Segment Start: PASSAGE TO READ

How to factorize specific columns in a data.frame in R using apply
The result of apply
is a vector or array or list of values (see ?apply
).
For your problem, you should use lapply
instead:
data(iris)
iris[, 2:3] <- lapply(iris[, 2:3], as.factor)
str(iris)
'data.frame': 150 obs. of 5 variables:
$ Sepal.Length: num 5.1 4.9 4.7 4.6 5 5.4 4.6 5 4.4 4.9 ...
$ Sepal.Width : Factor w/ 23 levels "2","2.2","2.3",..: 15 10 12 11 16 19 14 14 9 11 ...
$ Petal.Length: Factor w/ 43 levels "1","1.1","1.2",..: 5 5 4 6 5 8 5 6 5 6 ...
$ Petal.Width : num 0.2 0.2 0.2 0.2 0.2 0.4 0.3 0.2 0.2 0.1 ...
$ Species : Factor w/ 3 levels "setosa","versicolor",..: 1 1 1 1 1 1 1 1 1 1 ...
Notice that this is one place where lapply
will be much faster than a for
loop. In general a loop and lapply will have similar performance, but the <-.data.frame
operation is very slow. By using lapply
one avoids the <-
operation in each iteration, and replaces it with a single assign. This is much faster.

Segment End: PASSAGE TO READ

• _ACTION ITEM_
Continue the explanation above of converting selected data.frame columns in R to factors, starting after its final sentence.

Segment Start: DATASET CONTENT

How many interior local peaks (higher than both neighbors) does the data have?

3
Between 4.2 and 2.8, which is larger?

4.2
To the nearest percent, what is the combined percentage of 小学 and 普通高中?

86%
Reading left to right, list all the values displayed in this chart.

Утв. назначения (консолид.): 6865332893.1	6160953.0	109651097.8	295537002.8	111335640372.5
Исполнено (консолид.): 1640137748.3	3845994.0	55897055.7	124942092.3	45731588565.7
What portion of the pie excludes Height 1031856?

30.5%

Segment End: DATASET CONTENT
Segment Start: DATASET CONTENT

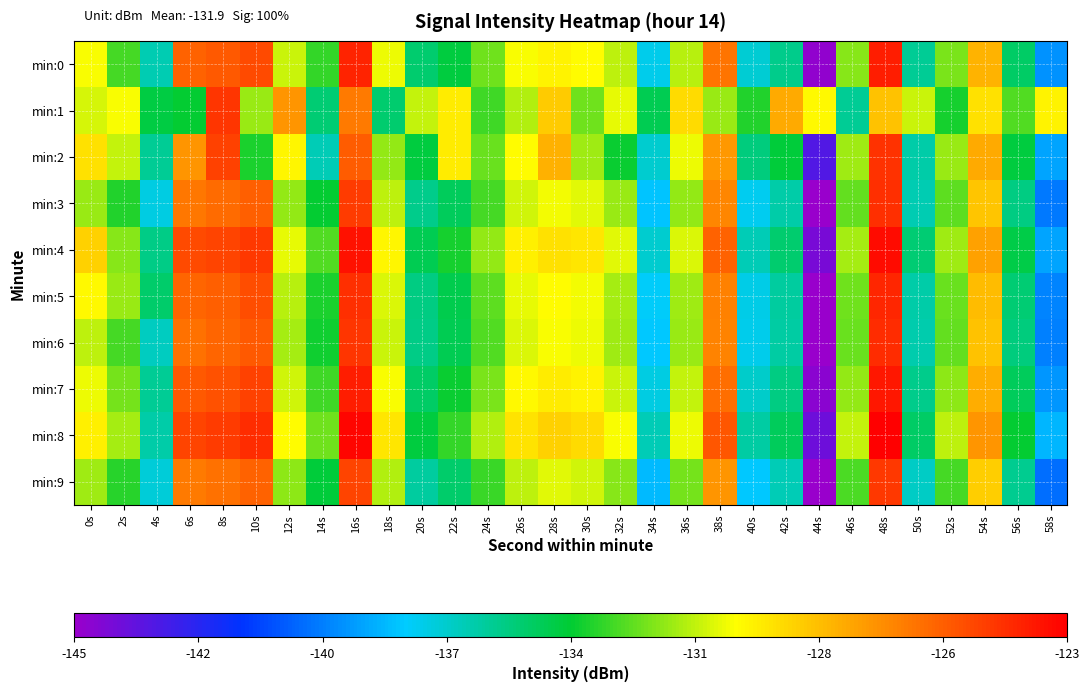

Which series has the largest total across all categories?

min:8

Segment End: DATASET CONTENT

• _RESPONSE FOR THIS EXERCISE_
That is because apply() works completely different. It will first carry out the function as.factor in a local environment, collect the results from that, and then try to merge them in to an array and not a dataframe. This array is in your case a matrix. R meets different factors and has no other way to cbind them than to convert them to character first. That character matrix is used to fill up your dataframe.
You can use lapply for that (see Andrie's answer) or colwise from the plyr function.
require(plyr)
Df[,ids] <- colwise(as.factor)(Df[,ids])